Der Große Sprung nach Vorn (1958-60) brachte jedoch viele, wenn teilweise auch nur temporäre, Abwanderungen mit sich. Das Land sollte aufgebaut werden, und dafür waren gerade die hochqualifizierten Shanghaier von Nutzen.[11]

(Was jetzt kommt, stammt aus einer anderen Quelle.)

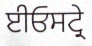
ਈਓਸਟ੍ਰੇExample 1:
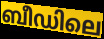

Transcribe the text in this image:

ബീഡിലെ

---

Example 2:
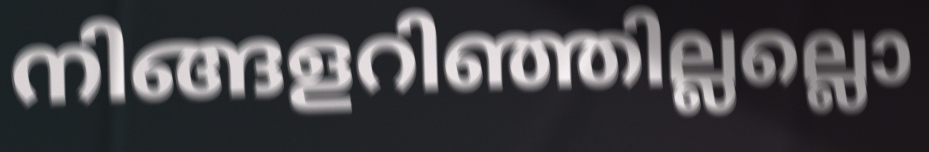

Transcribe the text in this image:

നിങ്ങളറിഞ്ഞില്ലല്ലൊ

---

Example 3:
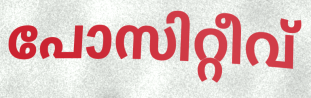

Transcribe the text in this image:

പോസിറ്റീവ്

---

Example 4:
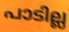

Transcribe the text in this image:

പാടില്ല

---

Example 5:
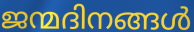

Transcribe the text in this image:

ജന്മദിനങ്ങൾ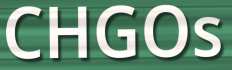
CHGOs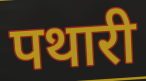
पथारी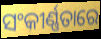
ସଂକୀର୍ଣ୍ଣତାରେ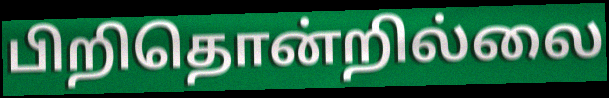
பிறிதொன்றில்லைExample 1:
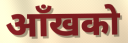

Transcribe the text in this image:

आँखको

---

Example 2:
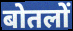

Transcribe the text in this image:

बोतलों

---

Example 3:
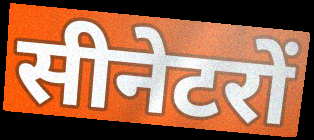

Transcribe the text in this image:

सीनेटरों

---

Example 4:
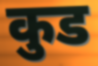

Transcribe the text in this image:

कुड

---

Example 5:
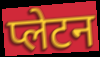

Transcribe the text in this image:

प्लेटन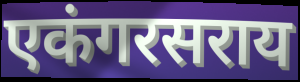
एकंगरसरायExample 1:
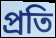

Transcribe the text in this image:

প্রতি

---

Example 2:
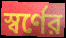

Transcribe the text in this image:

Auch wenn Shanghai in den folgenden Jahrzehnten seine dominante Rolle in der chinesischen Wirtschaft an andere Wirtschaftszonen zeitweise verlor (z.B. Fujian und Guangdong), hatte die Shanghaier Bevölkerung keine finanzielle Not zu leiden – im Gegenteil. Die Stadt florierte weiterhin und gewann in den 90ern an Autarkie. Damit wurde der Grundstein für einen erneuten Wirtschaftsaufschwung in der Region gelegt. Den Shanghaiern wurde weitgehende wirtschaftliche Eigenverantwortung gewährt, und die Stadt übernahm nun wieder eine Führungsposition: als „Kopf des Drachens“ des Yangzi-Gebiets. Das ‚Neue Gebiet Pudong’ (浦东新区) ist hierbei Schwerpunkt der neuesten Reformbemühungen und bestimmt immer mehr das Stadtbild entlang des Huangpu-Flusses.[12]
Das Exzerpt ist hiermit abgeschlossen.